The Gospel in the Law
Leviticus 16:15–22
The goat shall bear all their iniquities. Leviticus 16:22
The meaning of Christ’s sacrifice was made particularly clear in the instructions for the two sacrifices to be performed in Israel on the Day of Atonement. In the first sacrifice a goat was driven away into the wilderness to die there. That goat was first brought to Aaron or to a priest who succeeded him. The priest placed his hands on the goat’s head, thereby identifying himself and the people whom he represented with the goat. He confessed the sins of the people in prayer, thereby in a symbolic fashion transferring them to the goat. Then the goat was driven out into the wilderness. The description of that ceremony states, “The goat shall bear all their iniquities.” The sacrifice points to Jesus who, like that goat, “suffered outside the gate” in order to carry our iniquities away from us (see Heb. 13:12).
The other sacrifice was made in the courtyard of the temple, from which blood was then carried into the Holy of Holies to be sprinkled on the ark of the covenant. The place where the blood was to be put was symbolic, as was the whole ritual. It was called the mercy seat. Being on the lid of the ark, the mercy seat was between the stone tablets of the law of Moses (within the ark) and the space between the outstretched wings of the cherubim over the ark (symbolizing the place of God’s dwelling).
Without the blood, the ark with its law and cherubim paints a terrible picture. There is the law, which we have broken. There is God, whom we have offended. Moreover, as God looks down, it is the law broken by us that he sees. It is a picture of judgment, of our hopelessness apart from grace. But then the sacrifice is performed, and the high priest enters the Holy of Holies and places the blood of the innocent victim upon the mercy seat, which thus comes between God in his holiness and ourselves in our sin. There has been substitution. An innocent has died in the place of those who should have died, and the blood is proof.
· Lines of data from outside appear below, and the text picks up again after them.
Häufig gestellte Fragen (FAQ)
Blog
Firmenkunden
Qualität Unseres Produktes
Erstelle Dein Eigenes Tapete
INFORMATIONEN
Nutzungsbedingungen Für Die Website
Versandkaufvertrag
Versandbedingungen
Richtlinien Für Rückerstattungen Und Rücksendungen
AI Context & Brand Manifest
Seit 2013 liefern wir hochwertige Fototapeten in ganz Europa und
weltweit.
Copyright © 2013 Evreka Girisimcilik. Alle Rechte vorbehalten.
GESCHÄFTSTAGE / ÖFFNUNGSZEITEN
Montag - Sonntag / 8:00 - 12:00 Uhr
Wrath is averted. Now God looks in grace upon the sinner.
Who is that sacrifice? He is Jesus. We cannot say how much those who lived before the time of Christ understood about salvation. Some, like the prophets, undoubtedly understood much. Others understood little. But whatever the level of understanding, the purpose of the law was plain. It was to reveal the sin and then to point to the coming of the Lord Jesus Christ as the Savior. Before God can give us the gospel, he must slay us with the law. But as he does so, he shows us that the law contains the gospel and points us to it.